#2 世界の終わりと世界の始まり
真っ白な扉がゆっくりと開いた。
雲のような白い壁にやさしい光が差し込む世界。
真っ白な扉を開けた本人が不思議そうに顔を出していた。
男は扉を開け、目の前にあぐらをかいて座っている白髪の老人に戸惑いながら話かけた。
「・・・・じいさん、ここは?」
男の名前は仙堂 一(せんどう はじめ) 二十五歳
仙堂はこの扉を開ける前の記憶が曖昧だった。気がつくと真っ暗な空間の中に立っていて、目の前にあった真っ白な扉のドアノブを無意識に握り、扉を開けた先に今の真っ白な空間が現れた。
明らかに異世界と思える風景に仙堂は戸惑い、仙堂の目の前にいる老人に問いかけた。
問いかけた結果、老人は当たり前のように仙堂の問いに答えた。
『ここか?』
『ここは生の世界じゃよ』
「生の世界・・・・?」
老人は意味のわからないことを仙堂に告げた。
意味のわからないことを言った老人にふざけている様子もなく、仙堂を歓迎している様子もない。

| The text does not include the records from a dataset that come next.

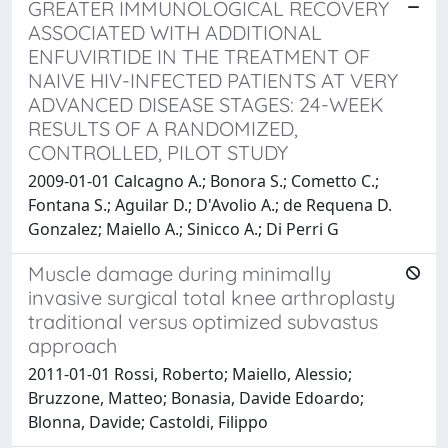
GREATER IMMUNOLOGICAL RECOVERY
ASSOCIATED WITH ADDITIONAL
ENFUVIRTIDE IN THE TREATMENT OF
NAIVE HIV-INFECTED PATIENTS AT VERY
ADVANCED DISEASE STAGES: 24-WEEK
RESULTS OF A RANDOMIZED,
CONTROLLED, PILOT STUDY
2009-01-01 Calcagno A.; Bonora S.; Cometto C.;
Fontana S.; Aguilar D.; D'Avolio A.; de Requena D.
Gonzalez; Maiello A.; Sinicco A.; Di Perri G
Muscle damage during minimally
invasive surgical total knee arthroplasty
traditional versus optimized subvastus
approach
2011-01-01 Rossi, Roberto; Maiello, Alessio;
Bruzzone, Matteo; Bonasia, Davide Edoardo;
Blonna, Davide; Castoldi, Filippo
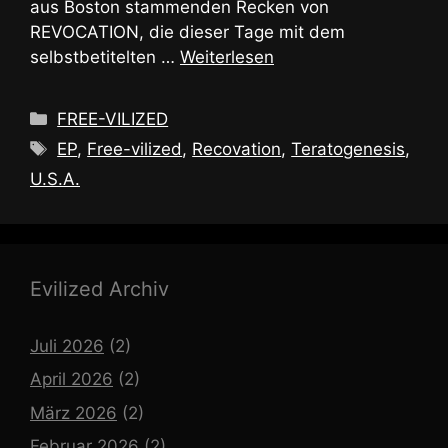
aus Boston stammenden Recken von
REVOCATION, die dieser Tage mit dem
selbstbetitelten …
Weiterlesen
Kategorien
FREE-VILIZED
Schlagwörter
EP
,
Free-vilized
,
Recovation
,
Teratogenesis
,
U.S.A.
Evilized Archiv
Juli 2026
(2)
April 2026
(2)
März 2026
(2)
Februar 2026
(2)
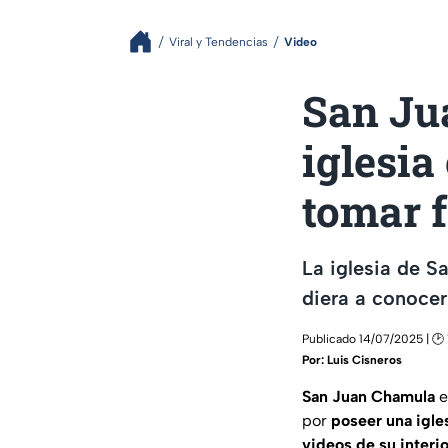
Viral y Tendencias
Video
San Ju
iglesia
tomar f
La iglesia de S
diera a conocer
Publicado 14/07/2025 | 🕑 1
Por:
Luis Cisneros
San Juan Chamula
e
por
poseer una igle
videos de su interio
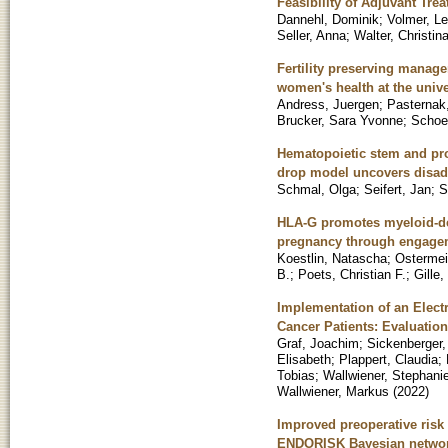
Feasibility of Adjuvant Tr
Dannehl, Dominik
;
Volmer, Le
Seller, Anna
;
Walter, Christin
Fertility preserving manage
women's health at the unive
Andress, Juergen
;
Pasternak
Brucker, Sara Yvonne
;
Schoen
Hematopoietic stem and pro
drop model uncovers disadv
Schmal, Olga
;
Seifert, Jan
;
S
HLA-G promotes myeloid-de
pregnancy through engageme
Koestlin, Natascha
;
Ostermei
B.
;
Poets, Christian F.
;
Gille,
Implementation of an Electr
Cancer Patients: Evaluation
Graf, Joachim
;
Sickenberger,
Elisabeth
;
Plappert, Claudia
;
Tobias
;
Wallwiener, Stephani
Wallwiener, Markus
(
2022
)
Improved preoperative risk s
ENDORISK Bayesian network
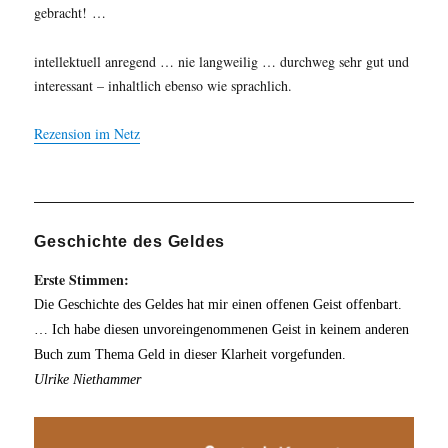
gebracht! …
intellektuell anregend … nie langweilig … durchweg sehr gut und
interessant – inhaltlich ebenso wie sprachlich.
Rezension im Netz
Geschichte des Geldes
Erste Stimmen:
Die Geschichte des Geldes hat mir einen offenen Geist offenbart.
… Ich habe diesen unvoreingenommenen Geist in keinem anderen
Buch zum Thema Geld in dieser Klarheit vorgefunden.
Ulrike Niethammer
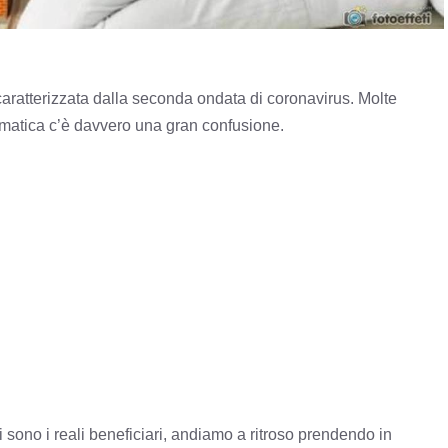
e caratterizzata dalla seconda ondata di coronavirus. Molte
ematica c’è davvero una gran confusione.
 sono i reali beneficiari, andiamo a ritroso prendendo in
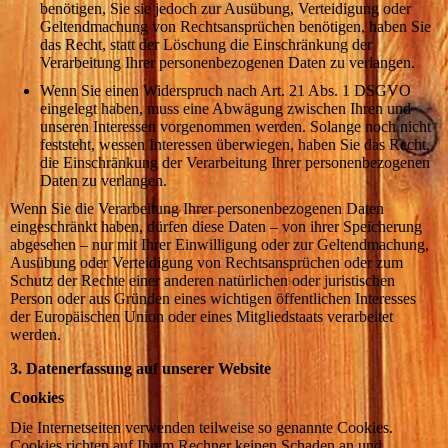
benötigen, Sie sie jedoch zur Ausübung, Verteidigung oder
Geltendmachung von Rechtsansprüchen benötigen, haben Sie
das Recht, statt der Löschung die Einschränkung der
Verarbeitung Ihrer personenbezogenen Daten zu verlangen.
Wenn Sie einen Widerspruch nach Art. 21 Abs. 1 DSGVO
eingelegt haben, muss eine Abwägung zwischen Ihren und
unseren Interessen vorgenommen werden. Solange noch nicht
feststeht, wessen Interessen überwiegen, haben Sie das Recht,
die Einschränkung der Verarbeitung Ihrer personenbezogenen
Daten zu verlangen.
Wenn Sie die Verarbeitung Ihrer personenbezogenen Daten
eingeschränkt haben, dürfen diese Daten – von ihrer Speicherung
abgesehen – nur mit Ihrer Einwilligung oder zur Geltendmachung,
Ausübung oder Verteidigung von Rechtsansprüchen oder zum
Schutz der Rechte einer anderen natürlichen oder juristischen
Person oder aus Gründen eines wichtigen öffentlichen Interesses
der Europäischen Union oder eines Mitgliedstaats verarbeitet
werden.
3. Datenerfassung auf unserer Website
Cookies
Die Internetseiten verwenden teilweise so genannte Cookies.
Cookies richten auf Ihrem Rechner keinen Schaden an und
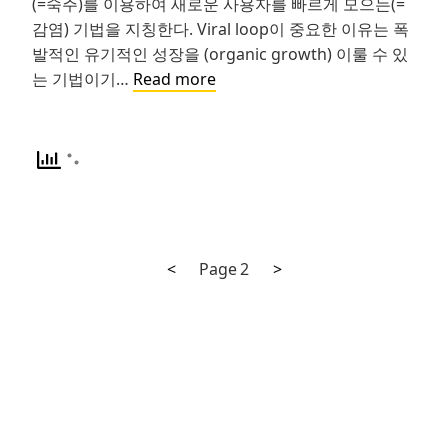
(=숙주)를 이용하여 새로운 사용자를 빠르게 모으는(=
감염) 기법을 지칭한다. Viral loop이 중요한 이유는 폭
발적인 유기적인 성장을 (organic growth) 이룰 수 있
그
는 기법이기…
Read more
로
스
해
킹,
어
디
까
Previous
Next
Posts
<
Page
2
>
지
page
page
해
navigation
봤
니?
#5:
Viral
Loop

けれど仙堂は、老人の「生の世界」というキーワードで、ひとつ思い出したことがあった。
ついさっき、自分が死んだという事実を思い出した。
「生の世界って・・・・・」
「だってオレ死んだばっかだぞ!」
『死んだら生まれ変わるんじゃよ。ここは生まれ変わるための待合室のようなものじゃ』
「待合室?」
この世界はやさしい光をさえぎる物は一切なく、真っ白という印象しかない清楚な世界。
そんな清楚な世界にふさわしくない無神経な言葉が老人から発せられた。
『おまえさんは、どうして死んだじゃ?』
「事故死」
仙堂はさらりと自分の死因を発表し、老人は驚くことなく死因を受け入れ、話を進めた。